Fine-tune generation settings:

```python
response = api.generate(
    prompt="Write a story:",
    max_length=500,
    temperature=0.8,      # Higher = more creative
    top_p=0.9,           # Nucleus sampling threshold
    top_k=40,            # Top-k sampling threshold
    rep_pen=1.1,         # Repetition penalty
    rep_pen_range=256,   # How far back to apply rep penalty
    min_p=0.05          # Minimum probability threshold
)
```

### Error Handling

Implement robust error handling:

```python
from koboldapi import KoboldAPIError

try:
    response = api.generate(prompt="Test prompt")
except KoboldAPIError as e:
    print(f"API Error: {e}")
except Exception as e:
    print(f"Unexpected error: {e}")
```

## Performance Optimization

### Context Management

Optimize token usage:

```python
# Get max context length
max_length = api.get_max_context_length()

# Count tokens in prompt
token_count = api.count_tokens(prompt)["count"]

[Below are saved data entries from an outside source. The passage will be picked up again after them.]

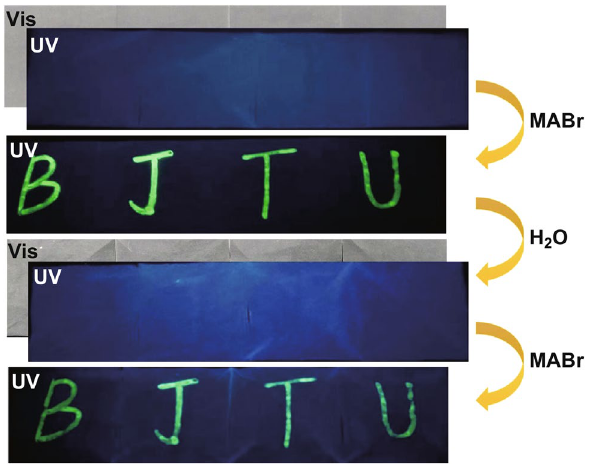
Fig. 27 Reversible fluorescence switching of the BJTU pattern writ- ten on the paper at different stages under ambient and 365 nm UV light. Reprinted with permission from Ref. [43]. Copyright 2019,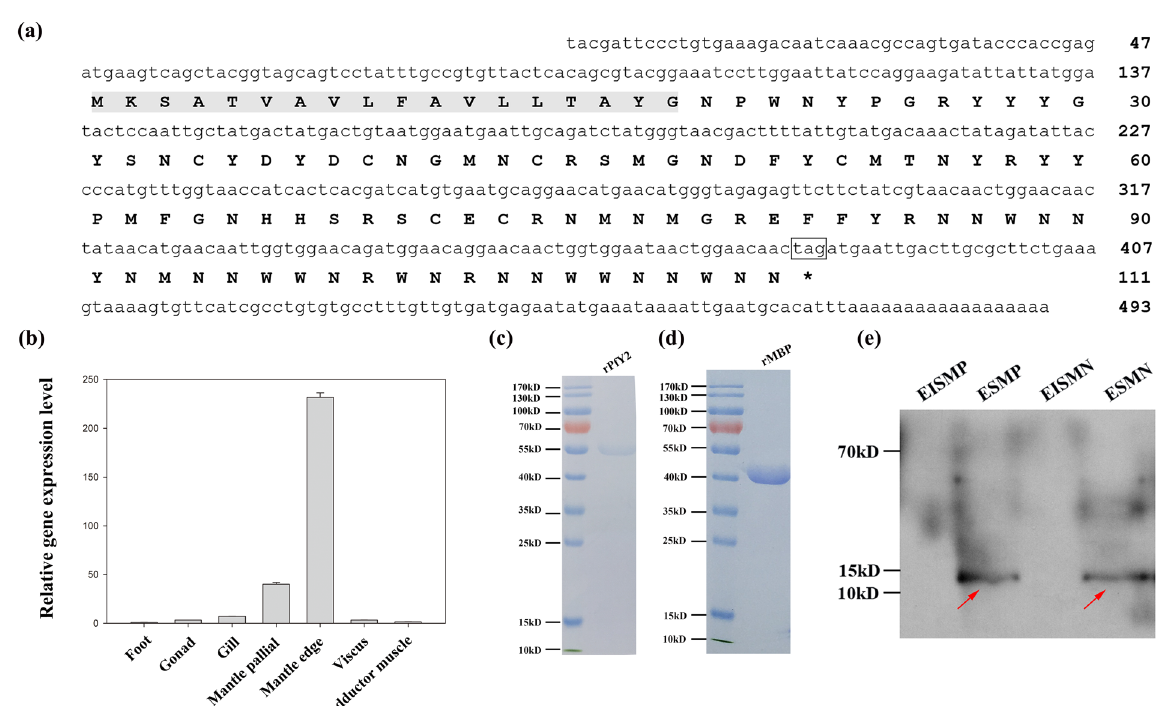
Figure 1. Identification of PfY2 as a matrix protein. ( a ) The cDNA sequence information of PfY2. The shaded section is the signal peptide. Black box is the transcription termination site. ( b ) Expressional analyses of PfY2 in various tissues by RT-PCR. Values for RT-PCR are means ± standard deviation of three replicates. ( c ) SDS- PAGE of recombinant protein PfY2 with MBP tag at 55 kD. ( d ) SDS-PAGE of recombinant protein MBP tag at 40 kD. ( e ) Detection of native PfY2 in the shell via Western Blotting. The red arrow indicated the band of the native PfY2 in shell components. EISMP, EDTA-insoluble fraction from prismatic layer; ESMP, EDTA-soluble fraction from prismatic layer; EISMN, EDTA-insoluble fraction from nacreous layer; ESMN, EDTA-soluble fraction from nacreous layer. Please refer to Suppl. Fig. S4 to get the primary gel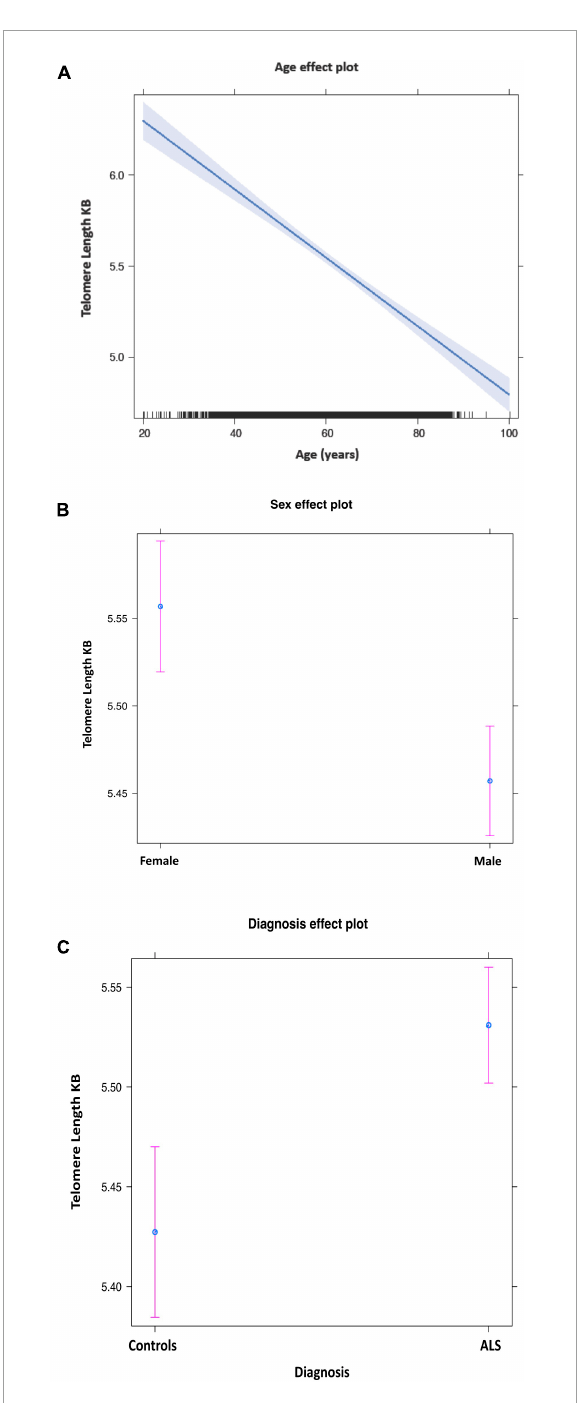
FIGURE1 Mean telomere length by age (A) , sex (B) , and disease status (C) . Purple bars indicate 95% confidence intervals.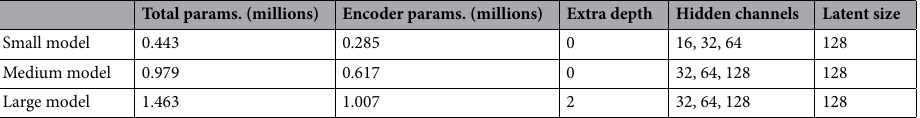
Table 2. Differences in the architecture for different proposed model sizes. Note that during inference, we only need the encoder network of the VAE model. We also only need to process the newly acquired image to obtain their latent representation, while the latent vectors of the previous image can be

# Ensure we stay within limits
available_tokens = max_length - token_count
response_length = min(desired_length, available_tokens)
```

### Batch Processing

Handle multiple inputs efficiently:

```python
async def process_batch(prompts):
    results = []
    for prompt in prompts:
        async for token in api.stream_generate(prompt):
            results.append(token)
    return results
```

## Troubleshooting

### Common Issues

1. Connection Errors
```python
# Test connection
if not api.validate_connection():
    print("Cannot connect to API")
```

2. Template Errors
```python
# Check if template exists
if not template.get_template():
    print("No matching template found for model")
```

3. Generation Errors
```python
# Monitor generation status
status = api.check_generation()
if status is None:
    print("Generation failed or was interrupted")
```

## Contributing

Contributions to improve these tools are welcome. Please submit issues and pull requests on GitHub.

### Development Setup

1. Clone the repository
2. Install development dependencies:
```bash
pip install -e ".[dev]"
```
3. Run tests:
```bash
pytest tests/
```

## License

This project is licensed under the GPLv3 license.